The WHO lists the following symptoms for the Guillain-Barré syndrome:

  1. The first symptoms include weakness or tingling sensation, which usually starts in the legs, and can spread to the arms and face.
  2. For some people, these symptoms can lead to paralysis of the legs, arms, or muscles in the face.
  3. In 20 to 30 percent of cases, the chest muscles are affected, making it hard to breathe.
  4. In severe cases, the ability to speak and swallow may become affected. These cases are considered life-threatening, and affected individuals should be treated in intensive-care units.
  5. Complications can include paralysis of the muscles that control breathing, blood infection, lung clots, or cardiac arrest and even in the best of settings, 3–5 percent of patients suffering from the syndrome die from the complications.
  6. The NINDS also lists difficulty with eye muscles and vision, co-ordination problems and unsteadiness, pain that can be severe, particularly at night, abnormal heart beat/rate or blood pressure, and problems with digestion and/or bladder control as probably symtpoms.
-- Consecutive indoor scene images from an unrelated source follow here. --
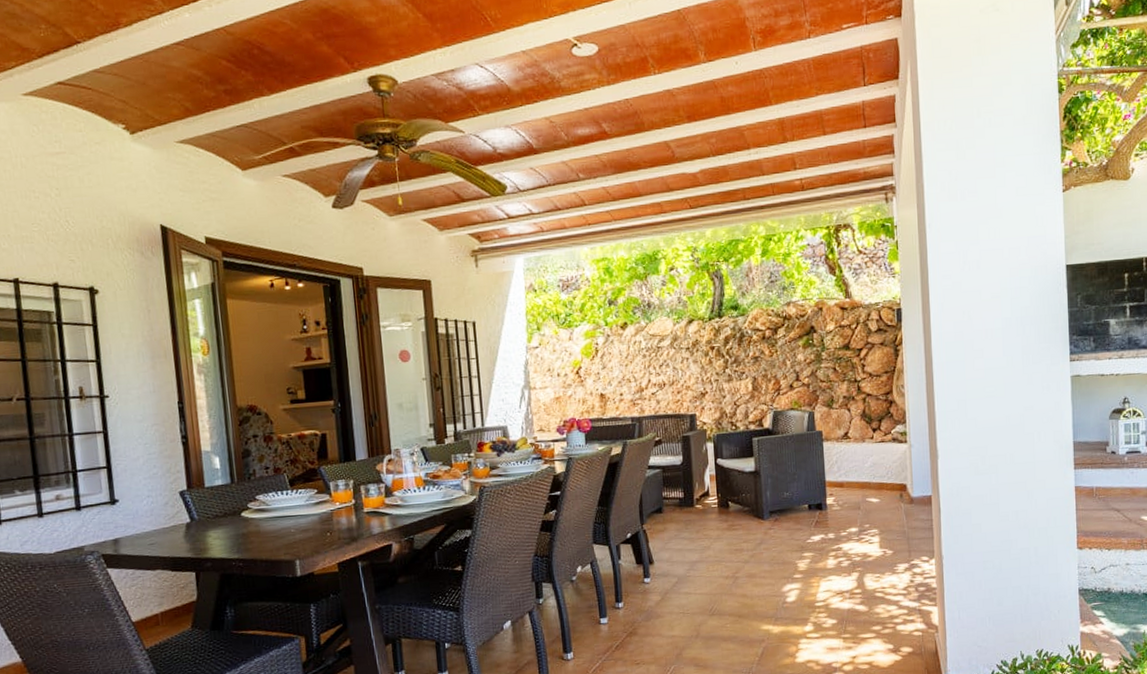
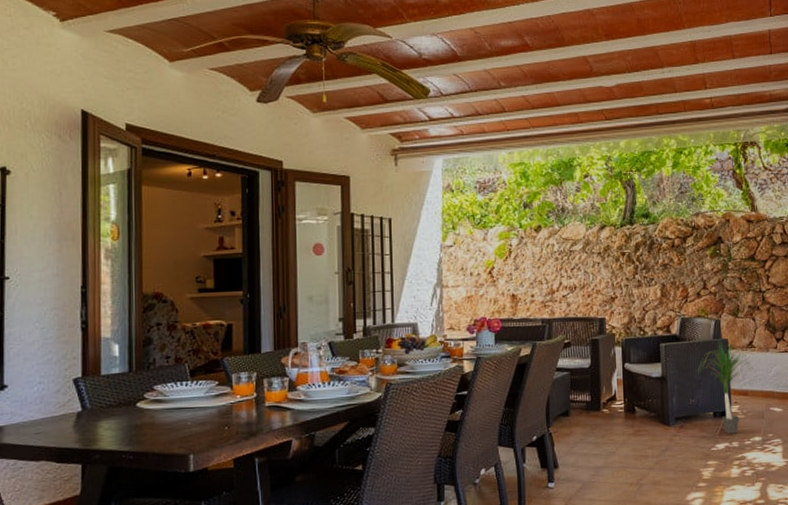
potted plant: none [792,432,851,526] -> present [698,340,755,434]

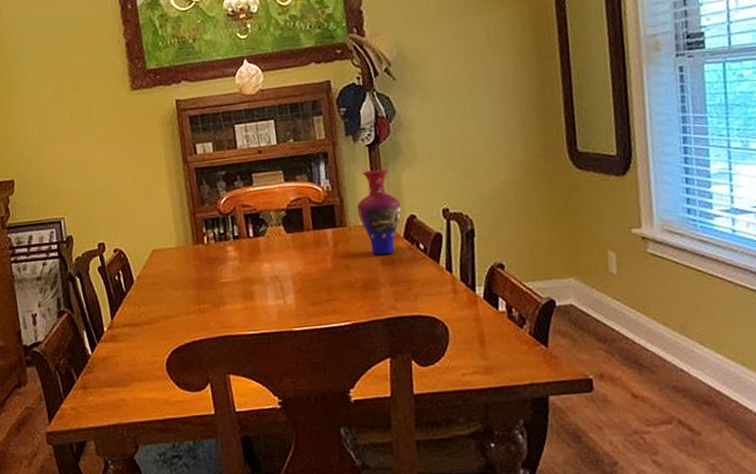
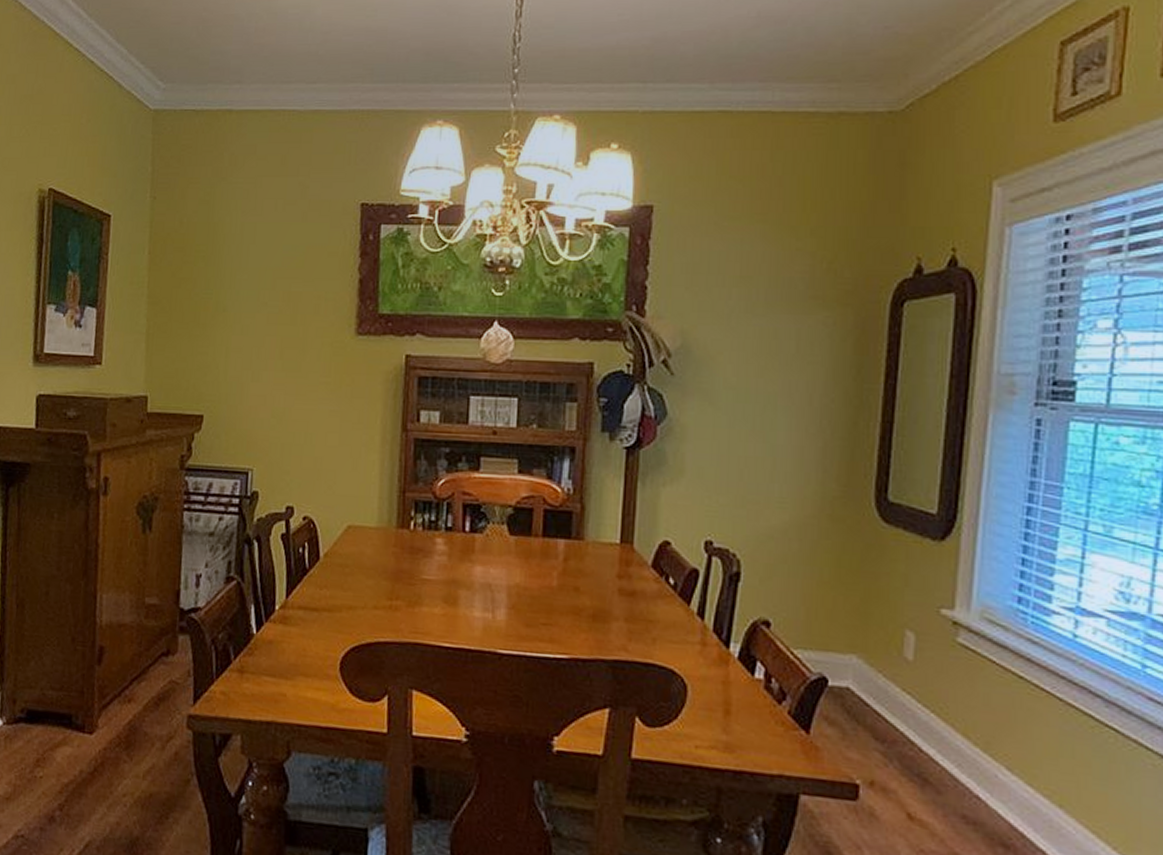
vase: present [356,169,402,256] -> none [599,477,655,584]

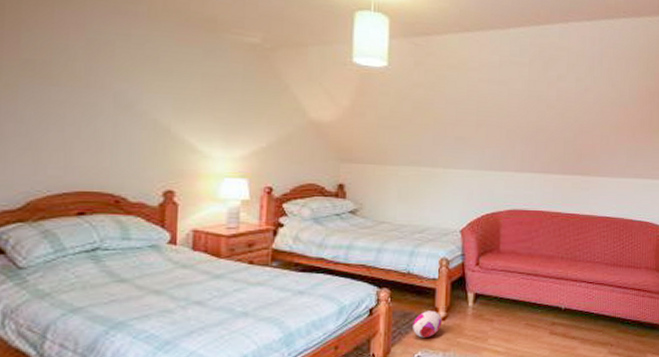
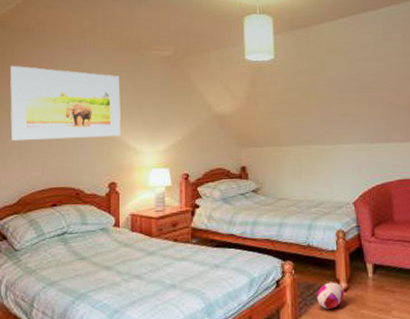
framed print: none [13,23,186,135] -> present [10,65,121,141]

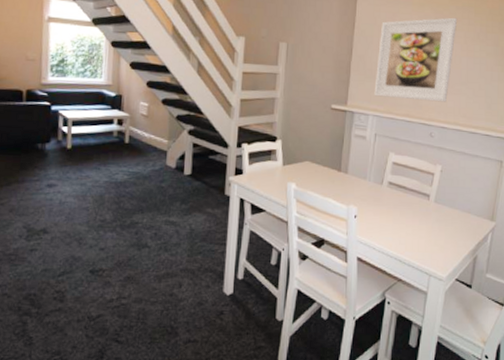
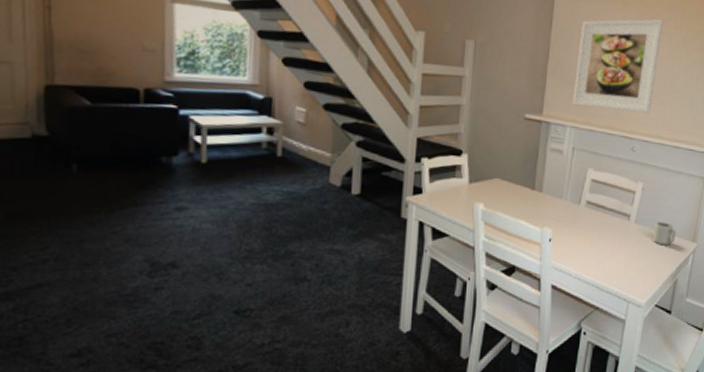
cup: none [451,201,474,224] -> present [652,222,676,246]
It states that most people seek medical care following weakness on both sides of the body.
  7. Occasionally symptoms start in the upper body and move down to the legs and feet, the NINDS adds.

FAQs:

What is Guillain-Barre Syndrome?

Guillain-Barre Syndrome is a rare disorder in which the body’s immune system attacks nerves. Weakness and tingling in extremities are usually the first symptoms. These sensations can quickly spread, eventually paralyzing your whole body.

What are the symptoms of Guillain-Barre Syndrome?

1. Difficulty with eye muscles and vision
2. Difficulty swallowing, speaking or chewing
3. Pricking or pins and needles sensations in the hands and feet
4. Pain that can be severe, particularly at night
5. Coordination problems and unsteadiness
6. Abnormal heartbeat/rate or blood pressure
7. Problems with digestion and/or bladder control.

Does Guillain-Barre Syndrome effects any specific age group?

No, It can affect any age group.

Does Guillain-Barre Syndrome has severe complications?

The global health body states that the symptoms typically last a few weeks but most people most recover fully from even the most severe case of Guillain-Barré syndrome. While some continue to experience weakness, most recover without long-term, severe neurological complications.